# [Requirement]
Starting at the line that contains "X122106673Y-101319949D01*" and ending at the line that contains "X129568580Y-102301731D02*", the lines below are to be given again exactly, with nothing added.

# [Source data]
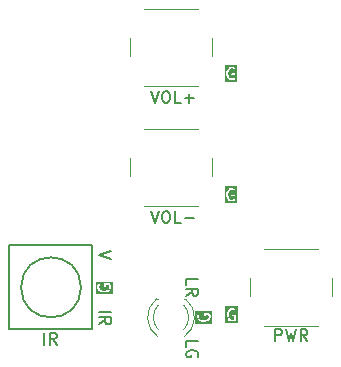
<source format=gbr>
%TF.GenerationSoftware,KiCad,Pcbnew,7.0.9*%
%TF.CreationDate,2023-12-18T23:10:01+09:00*%
%TF.ProjectId,ipad_osd_control,69706164-5f6f-4736-945f-636f6e74726f,1*%
%TF.SameCoordinates,Original*%
%TF.FileFunction,Legend,Top*%
%TF.FilePolarity,Positive*%
%FSLAX46Y46*%
G04 Gerber Fmt 4.6, Leading zero omitted, Abs format (unit mm)*
G04 Created by KiCad (PCBNEW 7.0.9) date 2023-12-18 23:10:01*
%MOMM*%
%LPD*%
G01*
G04 APERTURE LIST*
%ADD10C,0.150000*%
%ADD11C,0.120000*%
G04 APERTURE END LIST*
D10*
G36*
X133866464Y-84212476D02*
G01*
X132811703Y-84212476D01*
X132811703Y-83566047D01*
X132954560Y-83566047D01*
X132955745Y-83569304D01*
X132956799Y-83584237D01*
X133004418Y-83774713D01*
X133006406Y-83777657D01*
X133010097Y-83790064D01*
X133057716Y-83885302D01*
X133058902Y-83886425D01*
X133071765Y-83904794D01*
X133167003Y-84000033D01*
X133171067Y-84001928D01*
X133173414Y-84005748D01*
X133196319Y-84018151D01*
X133339175Y-84065770D01*
X133340810Y-84065725D01*
X133362893Y-84069619D01*
X133458131Y-84069619D01*
X133459669Y-84069058D01*
X133481848Y-84065770D01*
X133624705Y-84018151D01*
X133628216Y-84015363D01*
X133632685Y-84014973D01*
X133654022Y-84000032D01*
X133701640Y-83952413D01*
X133708558Y-83937575D01*
X133719084Y-83925032D01*
X133721927Y-83908904D01*
X133723321Y-83905916D01*
X133722798Y-83903965D01*
X133723607Y-83899380D01*
X133723607Y-83566047D01*
X133716943Y-83547738D01*
X133713559Y-83528547D01*
X133708374Y-83524196D01*
X133706060Y-83517838D01*
X133689186Y-83508095D01*
X133674259Y-83495570D01*
X133664516Y-83493852D01*
X133661631Y-83492186D01*
X133658348Y-83492764D01*
X133648607Y-83491047D01*
X133458131Y-83491047D01*
X133409922Y-83508594D01*
X133384270Y-83553023D01*
X133393179Y-83603547D01*
X133432479Y-83636524D01*
X133458131Y-83641047D01*
X133573607Y-83641047D01*
X133573607Y-83868314D01*
X133560474Y-83881447D01*
X133445961Y-83919619D01*
X133375063Y-83919619D01*
X133260550Y-83881448D01*
X133186437Y-83807334D01*
X133147943Y-83730347D01*
X133104560Y-83556813D01*
X133104560Y-83432424D01*
X133147943Y-83258890D01*
X133186437Y-83181903D01*
X133260550Y-83107790D01*
X133375063Y-83069619D01*
X133488045Y-83069619D01*
X133567447Y-83109320D01*
X133618413Y-83115185D01*
X133661226Y-83086919D01*
X133675853Y-83037744D01*
X133655450Y-82990673D01*
X133634529Y-82975156D01*
X133539291Y-82927537D01*
X133534837Y-82927024D01*
X133531402Y-82924142D01*
X133505750Y-82919619D01*
X133362893Y-82919619D01*
X133361355Y-82920178D01*
X133339175Y-82923468D01*
X133196319Y-82971087D01*
X133192808Y-82973873D01*
X133188340Y-82974264D01*
X133167003Y-82989205D01*
X133071765Y-83084443D01*
X133071074Y-83085924D01*
X133057716Y-83103935D01*
X133010097Y-83199173D01*
X133009690Y-83202701D01*
X133004418Y-83214524D01*
X132956799Y-83405000D01*
X132957159Y-83408448D01*
X132954560Y-83423190D01*
X132954560Y-83566047D01*
X132811703Y-83566047D01*
X132811703Y-82776762D01*
X133866464Y-82776762D01*
X133866464Y-84212476D01*
G37*
G36*
X133866464Y-94474076D02*
G01*
X132811703Y-94474076D01*
X132811703Y-93827647D01*
X132954560Y-93827647D01*
X132955745Y-93830904D01*
X132956799Y-93845837D01*
X133004418Y-94036313D01*
X133006406Y-94039257D01*
X133010097Y-94051664D01*
X133057716Y-94146902D01*
X133058902Y-94148025D01*
X133071765Y-94166394D01*
X133167003Y-94261633D01*
X133171067Y-94263528D01*
X133173414Y-94267348D01*
X133196319Y-94279751D01*
X133339175Y-94327370D01*
X133340810Y-94327325D01*
X133362893Y-94331219D01*
X133458131Y-94331219D01*
X133459669Y-94330658D01*
X133481848Y-94327370D01*
X133624705Y-94279751D01*
X133628216Y-94276963D01*
X133632685Y-94276573D01*
X133654022Y-94261632D01*
X133701640Y-94214013D01*
X133708558Y-94199175D01*
X133719084Y-94186632D01*
X133721927Y-94170504D01*
X133723321Y-94167516D01*
X133722798Y-94165565D01*
X133723607Y-94160980D01*
X133723607Y-93827647D01*
X133716943Y-93809338D01*
X133713559Y-93790147D01*
X133708374Y-93785796D01*
X133706060Y-93779438D01*
X133689186Y-93769695D01*
X133674259Y-93757170D01*
X133664516Y-93755452D01*
X133661631Y-93753786D01*
X133658348Y-93754364D01*
X133648607Y-93752647D01*
X133458131Y-93752647D01*
X133409922Y-93770194D01*
X133384270Y-93814623D01*
X133393179Y-93865147D01*
X133432479Y-93898124D01*
X133458131Y-93902647D01*
X133573607Y-93902647D01*
X133573607Y-94129914D01*
X133560474Y-94143047D01*
X133445961Y-94181219D01*
X133375063Y-94181219D01*
X133260550Y-94143048D01*
X133186437Y-94068934D01*
X133147943Y-93991947D01*
X133104560Y-93818413D01*
X133104560Y-93694024D01*
X133147943Y-93520490D01*
X133186437Y-93443503D01*
X133260550Y-93369390D01*
X133375063Y-93331219D01*
X133488045Y-93331219D01*
X133567447Y-93370920D01*
X133618413Y-93376785D01*
X133661226Y-93348519D01*
X133675853Y-93299344D01*
X133655450Y-93252273D01*
X133634529Y-93236756D01*
X133539291Y-93189137D01*
X133534837Y-93188624D01*
X133531402Y-93185742D01*
X133505750Y-93181219D01*
X133362893Y-93181219D01*
X133361355Y-93181778D01*
X133339175Y-93185068D01*
X133196319Y-93232687D01*
X133192808Y-93235473D01*
X133188340Y-93235864D01*
X133167003Y-93250805D01*
X133071765Y-93346043D01*
X133071074Y-93347524D01*
X133057716Y-93365535D01*
X133010097Y-93460773D01*
X133009690Y-93464301D01*
X133004418Y-93476124D01*
X132956799Y-93666600D01*
X132957159Y-93670048D01*
X132954560Y-93684790D01*
X132954560Y-93827647D01*
X132811703Y-93827647D01*
X132811703Y-93038362D01*
X133866464Y-93038362D01*
X133866464Y-94474076D01*
G37*
G36*
X133917264Y-104634076D02*
G01*
X132862503Y-104634076D01*
X132862503Y-103987647D01*
X133005360Y-103987647D01*
X133006545Y-103990904D01*
X133007599Y-104005837D01*
X133055218Y-104196313D01*
X133057206Y-104199257D01*
X133060897Y-104211664D01*
X133108516Y-104306902D01*
X133109702Y-104308025D01*
X133122565Y-104326394D01*
X133217803Y-104421633D01*
X133221867Y-104423528D01*
X133224214Y-104427348D01*
X133247119Y-104439751D01*
X133389975Y-104487370D01*
X133391610Y-104487325D01*
X133413693Y-104491219D01*
X133508931Y-104491219D01*
X133510469Y-104490658D01*
X133532648Y-104487370D01*
X133675505Y-104439751D01*
X133679016Y-104436963D01*
X133683485Y-104436573D01*
X133704822Y-104421632D01*
X133752440Y-104374013D01*
X133759358Y-104359175D01*
X133769884Y-104346632D01*
X133772727Y-104330504D01*
X133774121Y-104327516D01*
X133773598Y-104325565D01*
X133774407Y-104320980D01*
X133774407Y-103987647D01*
X133767743Y-103969338D01*
X133764359Y-103950147D01*
X133759174Y-103945796D01*
X133756860Y-103939438D01*
X133739986Y-103929695D01*
X133725059Y-103917170D01*
X133715316Y-103915452D01*
X133712431Y-103913786D01*
X133709148Y-103914364D01*
X133699407Y-103912647D01*
X133508931Y-103912647D01*
X133460722Y-103930194D01*
X133435070Y-103974623D01*
X133443979Y-104025147D01*
X133483279Y-104058124D01*
X133508931Y-104062647D01*
X133624407Y-104062647D01*
X133624407Y-104289914D01*
X133611274Y-104303047D01*
X133496761Y-104341219D01*
X133425863Y-104341219D01*
X133311350Y-104303048D01*
X133237237Y-104228934D01*
X133198743Y-104151947D01*
X133155360Y-103978413D01*
X133155360Y-103854024D01*
X133198743Y-103680490D01*
X133237237Y-103603503D01*
X133311350Y-103529390D01*
X133425863Y-103491219D01*
X133538845Y-103491219D01*
X133618247Y-103530920D01*
X133669213Y-103536785D01*
X133712026Y-103508519D01*
X133726653Y-103459344D01*
X133706250Y-103412273D01*
X133685329Y-103396756D01*
X133590091Y-103349137D01*
X133585637Y-103348624D01*
X133582202Y-103345742D01*
X133556550Y-103341219D01*
X133413693Y-103341219D01*
X133412155Y-103341778D01*
X133389975Y-103345068D01*
X133247119Y-103392687D01*
X133243608Y-103395473D01*
X133239140Y-103395864D01*
X133217803Y-103410805D01*
X133122565Y-103506043D01*
X133121874Y-103507524D01*
X133108516Y-103525535D01*
X133060897Y-103620773D01*
X133060490Y-103624301D01*
X133055218Y-103636124D01*
X133007599Y-103826600D01*
X133007959Y-103830048D01*
X133005360Y-103844790D01*
X133005360Y-103987647D01*
X132862503Y-103987647D01*
X132862503Y-103198362D01*
X133917264Y-103198362D01*
X133917264Y-104634076D01*
G37*
G36*
X131761276Y-104678296D02*
G01*
X130325562Y-104678296D01*
X130325562Y-104127106D01*
X130468419Y-104127106D01*
X130468979Y-104128644D01*
X130472268Y-104150823D01*
X130519887Y-104293680D01*
X130522674Y-104297192D01*
X130523065Y-104301659D01*
X130538005Y-104322996D01*
X130633243Y-104418234D01*
X130634724Y-104418924D01*
X130652735Y-104432283D01*
X130747973Y-104479902D01*
X130751501Y-104480308D01*
X130763324Y-104485581D01*
X130953800Y-104533200D01*
X130957248Y-104532839D01*
X130971990Y-104535439D01*
X131114847Y-104535439D01*
X131118104Y-104534253D01*
X131133037Y-104533200D01*
X131323513Y-104485581D01*
X131326457Y-104483592D01*
X131338864Y-104479902D01*
X131434102Y-104432283D01*
X131435225Y-104431096D01*
X131453594Y-104418234D01*
X131548833Y-104322996D01*
X131550728Y-104318931D01*
X131554548Y-104316585D01*
X131566951Y-104293680D01*
X131614570Y-104150824D01*
X131614525Y-104149188D01*
X131618419Y-104127106D01*
X131618419Y-104031868D01*
X131617859Y-104030330D01*
X131614570Y-104008150D01*
X131566951Y-103865294D01*
X131564163Y-103861782D01*
X131563773Y-103857314D01*
X131548832Y-103835977D01*
X131501212Y-103788358D01*
X131486374Y-103781439D01*
X131473832Y-103770915D01*
X131457704Y-103768071D01*
X131454716Y-103766678D01*
X131452765Y-103767200D01*
X131448180Y-103766392D01*
X131114847Y-103766392D01*
X131096538Y-103773055D01*
X131077347Y-103776440D01*
X131072996Y-103781624D01*
X131066638Y-103783939D01*
X131056895Y-103800812D01*
X131044370Y-103815740D01*
X131042652Y-103825482D01*
X131040986Y-103828368D01*
X131041564Y-103831650D01*
X131039847Y-103841392D01*
X131039847Y-104031868D01*
X131057394Y-104080077D01*
X131101823Y-104105729D01*
X131152347Y-104096820D01*
X131185324Y-104057520D01*
X131189847Y-104031868D01*
X131189847Y-103916392D01*
X131417114Y-103916392D01*
X131430248Y-103929525D01*
X131468419Y-104044038D01*
X131468419Y-104114936D01*
X131430248Y-104229448D01*
X131356134Y-104303561D01*
X131279147Y-104342055D01*
X131105613Y-104385439D01*
X130981224Y-104385439D01*
X130807690Y-104342055D01*
X130730703Y-104303562D01*
X130656590Y-104229449D01*
X130618419Y-104114935D01*
X130618419Y-104001954D01*
X130658120Y-103922552D01*
X130663985Y-103871586D01*
X130635719Y-103828773D01*
X130586544Y-103814146D01*
X130539473Y-103834549D01*
X130523956Y-103855470D01*
X130476337Y-103950708D01*
X130475824Y-103955161D01*
X130472942Y-103958597D01*
X130468419Y-103984249D01*
X130468419Y-104127106D01*
X130325562Y-104127106D01*
X130325562Y-103623535D01*
X131761276Y-103623535D01*
X131761276Y-104678296D01*
G37*
G36*
X123328476Y-102163696D02*
G01*
X121892762Y-102163696D01*
X121892762Y-101612506D01*
X122035619Y-101612506D01*
X122036179Y-101614044D01*
X122039468Y-101636223D01*
X122087087Y-101779080D01*
X122089874Y-101782592D01*
X122090265Y-101787059D01*
X122105205Y-101808396D01*
X122200443Y-101903634D01*
X122201924Y-101904324D01*
X122219935Y-101917683D01*
X122315173Y-101965302D01*
X122318701Y-101965708D01*
X122330524Y-101970981D01*
X122521000Y-102018600D01*
X122524448Y-102018239D01*
X122539190Y-102020839D01*
X122682047Y-102020839D01*
X122685304Y-102019653D01*
X122700237Y-102018600D01*
X122890713Y-101970981D01*
X122893657Y-101968992D01*
X122906064Y-101965302D01*
X123001302Y-101917683D01*
X123002425Y-101916496D01*
X123020794Y-101903634D01*
X123116033Y-101808396D01*
X123117928Y-101804331D01*
X123121748Y-101801985D01*
X123134151Y-101779080D01*
X123181770Y-101636224D01*
X123181725Y-101634588D01*
X123185619Y-101612506D01*
X123185619Y-101517268D01*
X123185059Y-101515730D01*
X123181770Y-101493550D01*
X123134151Y-101350694D01*
X123131363Y-101347182D01*
X123130973Y-101342714D01*
X123116032Y-101321377D01*
X123068412Y-101273758D01*
X123053574Y-101266839D01*
X123041032Y-101256315D01*
X123024904Y-101253471D01*
X123021916Y-101252078D01*
X123019965Y-101252600D01*
X123015380Y-101251792D01*
X122682047Y-101251792D01*
X122663738Y-101258455D01*
X122644547Y-101261840D01*
X122640196Y-101267024D01*
X122633838Y-101269339D01*
X122624095Y-101286212D01*
X122611570Y-101301140D01*
X122609852Y-101310882D01*
X122608186Y-101313768D01*
X122608764Y-101317050D01*
X122607047Y-101326792D01*
X122607047Y-101517268D01*
X122624594Y-101565477D01*
X122669023Y-101591129D01*
X122719547Y-101582220D01*
X122752524Y-101542920D01*
X122757047Y-101517268D01*
X122757047Y-101401792D01*
X122984314Y-101401792D01*
X122997448Y-101414925D01*
X123035619Y-101529438D01*
X123035619Y-101600336D01*
X122997448Y-101714848D01*
X122923334Y-101788961D01*
X122846347Y-101827455D01*
X122672813Y-101870839D01*
X122548424Y-101870839D01*
X122374890Y-101827455D01*
X122297903Y-101788962D01*
X122223790Y-101714849D01*
X122185619Y-101600335D01*
X122185619Y-101487354D01*
X122225320Y-101407952D01*
X122231185Y-101356986D01*
X122202919Y-101314173D01*
X122153744Y-101299546D01*
X122106673Y-101319949D01*
X122091156Y-101340870D01*
X122043537Y-101436108D01*
X122043024Y-101440561D01*
X122040142Y-101443997D01*
X122035619Y-101469649D01*
X122035619Y-101612506D01*
X121892762Y-101612506D01*
X121892762Y-101108935D01*
X123328476Y-101108935D01*
X123328476Y-102163696D01*
G37*
X114554000Y-98044000D02*
X121539000Y-98044000D01*
X121539000Y-105156000D01*
X114554000Y-105156000D01*
X114554000Y-98044000D01*
X120650000Y-101600000D02*
G75*
G03*
X120650000Y-101600000I-2540000J0D01*
G01*
X123202580Y-99170877D02*
X122202580Y-98837544D01*
X122202580Y-98837544D02*
X123202580Y-98504211D01*
X129568580Y-101396969D02*
X129568580Y-100920779D01*
X129568580Y-100920779D02*
X130568580Y-100920779D01*
X129568580Y-102301731D02*
X130044771Y-101968398D01*
X129568580Y-101730303D02*
X130568580Y-101730303D01*
X130568580Y-101730303D02*
X130568580Y-102111255D01*
X130568580Y-102111255D02*
X130520961Y-102206493D01*
X130520961Y-102206493D02*
X130473342Y-102254112D01*
X130473342Y-102254112D02*
X130378104Y-102301731D01*
X130378104Y-102301731D02*
X130235247Y-102301731D01*
X130235247Y-102301731D02*
X130140009Y-102254112D01*
X130140009Y-102254112D02*
X130092390Y-102206493D01*
X130092390Y-102206493D02*
X130044771Y-102111255D01*
X130044771Y-102111255D02*
X130044771Y-101730303D01*
X122202580Y-103663979D02*
X123202580Y-103663979D01*
X122202580Y-104711597D02*
X122678771Y-104378264D01*
X122202580Y-104140169D02*
X123202580Y-104140169D01*
X123202580Y-104140169D02*
X123202580Y-104521121D01*
X123202580Y-104521121D02*
X123154961Y-104616359D01*
X123154961Y-104616359D02*
X123107342Y-104663978D01*
X123107342Y-104663978D02*
X123012104Y-104711597D01*
X123012104Y-104711597D02*
X122869247Y-104711597D01*
X122869247Y-104711597D02*
X122774009Y-104663978D01*
X122774009Y-104663978D02*
X122726390Y-104616359D01*
X122726390Y-104616359D02*
X122678771Y-104521121D01*
X122678771Y-104521121D02*
X122678771Y-104140169D01*
X137090379Y-106143419D02*
X137090379Y-105143419D01*
X137090379Y-105143419D02*
X137471331Y-105143419D01*
X137471331Y-105143419D02*
X137566569Y-105191038D01*
X137566569Y-105191038D02*
X137614188Y-105238657D01*
X137614188Y-105238657D02*
X137661807Y-105333895D01*
X137661807Y-105333895D02*
X137661807Y-105476752D01*
X137661807Y-105476752D02*
X137614188Y-105571990D01*
X137614188Y-105571990D02*
X137566569Y-105619609D01*
X137566569Y-105619609D02*
X137471331Y-105667228D01*
X137471331Y-105667228D02*
X137090379Y-105667228D01*
X137995141Y-105143419D02*
X138233236Y-106143419D01*
X138233236Y-106143419D02*
X138423712Y-105429133D01*
X138423712Y-105429133D02*
X138614188Y-106143419D01*
X138614188Y-106143419D02*
X138852284Y-105143419D01*
X139804664Y-106143419D02*
X139471331Y-105667228D01*
X139233236Y-106143419D02*
X139233236Y-105143419D01*
X139233236Y-105143419D02*
X139614188Y-105143419D01*
X139614188Y-105143419D02*
X139709426Y-105191038D01*
X139709426Y-105191038D02*
X139757045Y-105238657D01*
X139757045Y-105238657D02*
X139804664Y-105333895D01*
X139804664Y-105333895D02*
X139804664Y-105476752D01*
X139804664Y-105476752D02*
X139757045Y-105571990D01*
X139757045Y-105571990D02*
X139709426Y-105619609D01*
X139709426Y-105619609D02*
X139614188Y-105667228D01*
X139614188Y-105667228D02*
X139233236Y-105667228D01*
X117532379Y-106448219D02*
X117532379Y-105448219D01*
X118579997Y-106448219D02*
X118246664Y-105972028D01*
X118008569Y-106448219D02*
X118008569Y-105448219D01*
X118008569Y-105448219D02*
X118389521Y-105448219D01*
X118389521Y-105448219D02*
X118484759Y-105495838D01*
X118484759Y-105495838D02*
X118532378Y-105543457D01*
X118532378Y-105543457D02*
X118579997Y-105638695D01*
X118579997Y-105638695D02*
X118579997Y-105781552D01*
X118579997Y-105781552D02*
X118532378Y-105876790D01*
X118532378Y-105876790D02*
X118484759Y-105924409D01*
X118484759Y-105924409D02*
X118389521Y-105972028D01*
X118389521Y-105972028D02*
X118008569Y-105972028D01*
X129568580Y-106625304D02*
X129568580Y-106149114D01*
X129568580Y-106149114D02*
X130568580Y-106149114D01*
X130520961Y-107482447D02*
X130568580Y-107387209D01*
X130568580Y-107387209D02*
X130568580Y-107244352D01*
X130568580Y-107244352D02*
X130520961Y-107101495D01*
X130520961Y-107101495D02*
X130425723Y-107006257D01*
X130425723Y-107006257D02*
X130330485Y-106958638D01*
X130330485Y-106958638D02*
X130140009Y-106911019D01*
X130140009Y-106911019D02*
X129997152Y-106911019D01*
X129997152Y-106911019D02*
X129806676Y-106958638D01*
X129806676Y-106958638D02*
X129711438Y-107006257D01*
X129711438Y-107006257D02*
X129616200Y-107101495D01*
X129616200Y-107101495D02*
X129568580Y-107244352D01*
X129568580Y-107244352D02*
X129568580Y-107339590D01*
X129568580Y-107339590D02*
X129616200Y-107482447D01*
X129616200Y-107482447D02*
X129663819Y-107530066D01*
X129663819Y-107530066D02*
X129997152Y-107530066D01*
X129997152Y-107530066D02*
X129997152Y-107339590D01*
X126558922Y-84975819D02*
X126892255Y-85975819D01*
X126892255Y-85975819D02*
X127225588Y-84975819D01*
X127749398Y-84975819D02*
X127939874Y-84975819D01*
X127939874Y-84975819D02*
X128035112Y-85023438D01*
X128035112Y-85023438D02*
X128130350Y-85118676D01*
X128130350Y-85118676D02*
X128177969Y-85309152D01*
X128177969Y-85309152D02*
X128177969Y-85642485D01*
X128177969Y-85642485D02*
X128130350Y-85832961D01*
X128130350Y-85832961D02*
X128035112Y-85928200D01*
X128035112Y-85928200D02*
X127939874Y-85975819D01*
X127939874Y-85975819D02*
X127749398Y-85975819D01*
X127749398Y-85975819D02*
X127654160Y-85928200D01*
X127654160Y-85928200D02*
X127558922Y-85832961D01*
X127558922Y-85832961D02*
X127511303Y-85642485D01*
X127511303Y-85642485D02*
X127511303Y-85309152D01*
X127511303Y-85309152D02*
X127558922Y-85118676D01*
X127558922Y-85118676D02*
X127654160Y-85023438D01*
X127654160Y-85023438D02*
X127749398Y-84975819D01*
X129082731Y-85975819D02*
X128606541Y-85975819D01*
X128606541Y-85975819D02*
X128606541Y-84975819D01*
X129416065Y-85594866D02*
X130177970Y-85594866D01*
X129797017Y-85975819D02*
X129797017Y-85213914D01*
X126558922Y-95135819D02*
X126892255Y-96135819D01*
X126892255Y-96135819D02*
X127225588Y-95135819D01*
X127749398Y-95135819D02*
X127939874Y-95135819D01*
X127939874Y-95135819D02*
X128035112Y-95183438D01*
X128035112Y-95183438D02*
X128130350Y-95278676D01*
X128130350Y-95278676D02*
X128177969Y-95469152D01*
X128177969Y-95469152D02*
X128177969Y-95802485D01*
X128177969Y-95802485D02*
X128130350Y-95992961D01*
X128130350Y-95992961D02*
X128035112Y-96088200D01*
X128035112Y-96088200D02*
X127939874Y-96135819D01*
X127939874Y-96135819D02*
X127749398Y-96135819D01*
X127749398Y-96135819D02*
X127654160Y-96088200D01*
X127654160Y-96088200D02*
X127558922Y-95992961D01*
X127558922Y-95992961D02*
X127511303Y-95802485D01*
X127511303Y-95802485D02*
X127511303Y-95469152D01*
X127511303Y-95469152D02*
X127558922Y-95278676D01*
X127558922Y-95278676D02*
X127654160Y-95183438D01*
X127654160Y-95183438D02*
X127749398Y-95135819D01*
X129082731Y-96135819D02*
X128606541Y-96135819D01*
X128606541Y-96135819D02*
X128606541Y-95135819D01*
X129416065Y-95754866D02*
X130177970Y-95754866D01*
D11*
%TO.C,SW2*%
X131770000Y-82030000D02*
X131770000Y-80530000D01*
X130520000Y-78030000D02*
X126020000Y-78030000D01*
X126020000Y-84530000D02*
X130520000Y-84530000D01*
X124770000Y-80530000D02*
X124770000Y-82030000D01*
%TO.C,SW3*%
X124770000Y-90690000D02*
X124770000Y-92190000D01*
X126020000Y-94690000D02*
X130520000Y-94690000D01*
X130520000Y-88190000D02*
X126020000Y-88190000D01*
X131770000Y-92190000D02*
X131770000Y-90690000D01*
%TO.C,SW1*%
X134930000Y-100850000D02*
X134930000Y-102350000D01*
X136180000Y-104850000D02*
X140680000Y-104850000D01*
X140680000Y-98350000D02*
X136180000Y-98350000D01*
X141930000Y-102350000D02*
X141930000Y-100850000D01*
%TO.C,D1*%
X127034485Y-102580001D02*
G75*
G03*
X127191392Y-105812334I1235515J-1559999D01*
G01*
X127190001Y-103099040D02*
G75*
G03*
X127190164Y-105181129I1079999J-1040960D01*
G01*
X129349836Y-105181129D02*
G75*
G03*
X129349999Y-103099040I-1079836J1041129D01*
G01*
X129348608Y-105812334D02*
G75*
G03*
X129505515Y-102580001I-1078608J1672334D01*
G01*
X127190000Y-102580000D02*
X127034000Y-102580000D01*
X129506000Y-102580000D02*
X129350000Y-102580000D01*
%TD*%
M02*

</source>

# [Answer section]
X122106673Y-101319949D01*
X122091156Y-101340870D01*
X122043537Y-101436108D01*
X122043024Y-101440561D01*
X122040142Y-101443997D01*
X122035619Y-101469649D01*
X122035619Y-101612506D01*
X121892762Y-101612506D01*
X121892762Y-101108935D01*
X123328476Y-101108935D01*
X123328476Y-102163696D01*
G37*
X114554000Y-98044000D02*
X121539000Y-98044000D01*
X121539000Y-105156000D01*
X114554000Y-105156000D01*
X114554000Y-98044000D01*
X120650000Y-101600000D02*
G75*
G03*
X120650000Y-101600000I-2540000J0D01*
G01*
X123202580Y-99170877D02*
X122202580Y-98837544D01*
X122202580Y-98837544D02*
X123202580Y-98504211D01*
X129568580Y-101396969D02*
X129568580Y-100920779D01*
X129568580Y-100920779D02*
X130568580Y-100920779D01*
X129568580Y-102301731D02*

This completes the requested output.